▸ Tugas Dikerjakan:
**A.** Sebutkan setiap nama orang, baik tokoh maupun pemeran, yang tercantum dalam ulasan REC 3.
**B.** Tolong terjemahkan kalimat “Darah yang mengalir dari tubuh-tubuh tak bernyawa itu sekarang menghiasi lantai dansa.” dari ulasan REC 3 ke dalam bahasa Inggris.

▸ Kutipan Teks:

• • •

Dalam “REC 3”, lokasi tidak lagi mengambil tempat di apartemen tapi mengajak kita ke tempat lain, penonton diundang ke sebuah pernikahan, hari bersejarah bagi kedua pasangan, Koldo (Diego Martin) dan Clara (Leticia Dolera). Seperti halnya acara pernikahan pada umumnya, kita akan melihat wajah-wajah ceria penuh senyum, termasuk kedua pasang pengantin yang tidak ada habisnya menebar rasa sayang kepada seluruh undangan. Dentuman musik disko pun makin memeriahkan pesta tersebut, sayangnya “tamu tak diundang” merusak pesta yang tadinya normal-normal saja. “Pesta” masih tetap berjalan, tapi sekarang dimeriahkan oleh teriakan-teriakan tamu undangan yang sedang digigit oleh, well saya sebut saja zombie. Darah yang mengalir dari tubuh-tubuh tak bernyawa itu sekarang menghiasi lantai dansa. Santapan lezat yang tertata rapih di meja hanya jadi hiasan tak dipedulikan, karena mereka yang sudah terinfeksi lebih memilih mengejar manusia yang hidup dan mencicipi leher mereka. Semua berantakan, yah itu termasuk ekspektasi saya yang akan melihat film mokumenter yang asyik seperti film pertama atau kedua. Paco sudah “terinfeksi” ide lain, meninggalkan pakem “REC” yang sudah dibangun dari awal. “REC 3” sekarang bercerita dengan gaya konvensional, tidak lagi dikemas dengan mokumenter seutuhnya, yah sebagai “penyedap” agar rasa mokumenter yang melekat dari film pertama dan kedua tetap masih berasa, Paco menyisipkan pengambilan gambar “first person” melalui medium kamera personal di awal film. Lucunya ada satu adegan yang memperlihatkan kamera yang tergeletak, seolah-seolah Paco ingin mengucapkan pesan selamat tinggal pada mokumenter, ada kamera-kamera CCTV disana tapi nuansa dokumenter itu jelas sudah sangat berbeda, bisa dibilang semi-mokumenter seperti “District 9”.

• • •

▸ Cuplikan Data:

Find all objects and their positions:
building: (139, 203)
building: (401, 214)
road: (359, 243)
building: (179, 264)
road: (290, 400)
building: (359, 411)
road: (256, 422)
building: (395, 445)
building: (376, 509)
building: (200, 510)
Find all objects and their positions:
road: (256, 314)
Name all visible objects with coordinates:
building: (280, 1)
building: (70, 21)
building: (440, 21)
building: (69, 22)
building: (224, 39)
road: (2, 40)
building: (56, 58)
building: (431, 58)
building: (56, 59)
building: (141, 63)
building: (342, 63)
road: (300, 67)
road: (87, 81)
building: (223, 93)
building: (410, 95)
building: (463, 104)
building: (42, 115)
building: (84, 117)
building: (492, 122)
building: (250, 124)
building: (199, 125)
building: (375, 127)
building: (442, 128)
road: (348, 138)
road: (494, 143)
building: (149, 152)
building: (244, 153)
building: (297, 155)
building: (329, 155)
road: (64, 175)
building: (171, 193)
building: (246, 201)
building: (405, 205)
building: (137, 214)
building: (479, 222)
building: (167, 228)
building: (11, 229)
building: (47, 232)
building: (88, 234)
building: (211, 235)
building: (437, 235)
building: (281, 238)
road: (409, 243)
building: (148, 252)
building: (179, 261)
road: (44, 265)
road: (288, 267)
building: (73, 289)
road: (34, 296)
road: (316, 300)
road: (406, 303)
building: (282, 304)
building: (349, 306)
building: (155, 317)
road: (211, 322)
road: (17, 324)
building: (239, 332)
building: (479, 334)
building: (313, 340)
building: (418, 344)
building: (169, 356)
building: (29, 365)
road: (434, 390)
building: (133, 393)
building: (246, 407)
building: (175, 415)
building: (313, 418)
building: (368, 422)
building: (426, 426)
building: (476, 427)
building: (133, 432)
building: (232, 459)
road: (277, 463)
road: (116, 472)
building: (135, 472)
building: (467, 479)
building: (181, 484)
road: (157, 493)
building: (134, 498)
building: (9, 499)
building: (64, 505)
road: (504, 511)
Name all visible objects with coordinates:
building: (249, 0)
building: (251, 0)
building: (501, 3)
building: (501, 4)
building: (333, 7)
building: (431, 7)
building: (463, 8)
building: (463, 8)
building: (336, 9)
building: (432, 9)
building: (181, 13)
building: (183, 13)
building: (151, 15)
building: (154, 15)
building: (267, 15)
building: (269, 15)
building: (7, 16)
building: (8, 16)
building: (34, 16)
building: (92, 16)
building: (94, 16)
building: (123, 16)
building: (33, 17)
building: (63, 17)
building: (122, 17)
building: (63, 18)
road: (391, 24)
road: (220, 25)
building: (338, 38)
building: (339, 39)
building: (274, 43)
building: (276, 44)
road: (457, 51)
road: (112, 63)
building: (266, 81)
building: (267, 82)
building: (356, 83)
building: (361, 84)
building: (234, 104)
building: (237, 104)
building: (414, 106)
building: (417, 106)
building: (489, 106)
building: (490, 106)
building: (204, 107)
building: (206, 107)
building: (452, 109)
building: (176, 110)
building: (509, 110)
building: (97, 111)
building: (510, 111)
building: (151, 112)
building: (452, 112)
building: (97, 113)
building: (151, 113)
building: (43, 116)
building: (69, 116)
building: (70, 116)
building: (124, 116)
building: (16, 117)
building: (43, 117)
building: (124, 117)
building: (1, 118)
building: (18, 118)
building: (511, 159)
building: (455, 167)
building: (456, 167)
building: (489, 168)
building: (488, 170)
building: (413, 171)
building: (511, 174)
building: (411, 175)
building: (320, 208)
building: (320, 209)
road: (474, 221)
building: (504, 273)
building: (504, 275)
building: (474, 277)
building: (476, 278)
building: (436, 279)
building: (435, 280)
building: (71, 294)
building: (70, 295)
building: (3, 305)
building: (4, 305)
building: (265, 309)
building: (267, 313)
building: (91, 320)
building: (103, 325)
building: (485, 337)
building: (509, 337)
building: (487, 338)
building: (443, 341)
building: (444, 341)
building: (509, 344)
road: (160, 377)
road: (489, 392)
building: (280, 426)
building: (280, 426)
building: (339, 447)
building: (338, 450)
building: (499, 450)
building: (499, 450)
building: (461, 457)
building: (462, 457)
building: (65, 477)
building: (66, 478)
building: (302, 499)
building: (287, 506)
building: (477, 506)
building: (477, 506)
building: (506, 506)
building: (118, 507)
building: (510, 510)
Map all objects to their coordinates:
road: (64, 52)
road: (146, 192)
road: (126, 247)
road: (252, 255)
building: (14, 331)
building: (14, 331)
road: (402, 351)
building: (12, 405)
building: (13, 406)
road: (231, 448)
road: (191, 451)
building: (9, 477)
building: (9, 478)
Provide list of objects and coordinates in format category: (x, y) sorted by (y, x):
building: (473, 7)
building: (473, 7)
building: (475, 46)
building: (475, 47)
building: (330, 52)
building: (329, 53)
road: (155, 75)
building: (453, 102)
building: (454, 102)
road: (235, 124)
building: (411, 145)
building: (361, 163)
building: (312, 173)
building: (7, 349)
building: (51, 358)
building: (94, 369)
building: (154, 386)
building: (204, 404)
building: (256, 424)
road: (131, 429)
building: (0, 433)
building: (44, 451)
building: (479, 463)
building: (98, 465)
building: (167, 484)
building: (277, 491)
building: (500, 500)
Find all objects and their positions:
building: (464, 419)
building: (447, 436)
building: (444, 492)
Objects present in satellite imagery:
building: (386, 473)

• • •

▸ Jawaban:
**A.** Koldo, Diego Martin, Clara, Leticia Dolera, Paco

**B.** The blood flowing from those lifeless bodies now decorates the dance floor.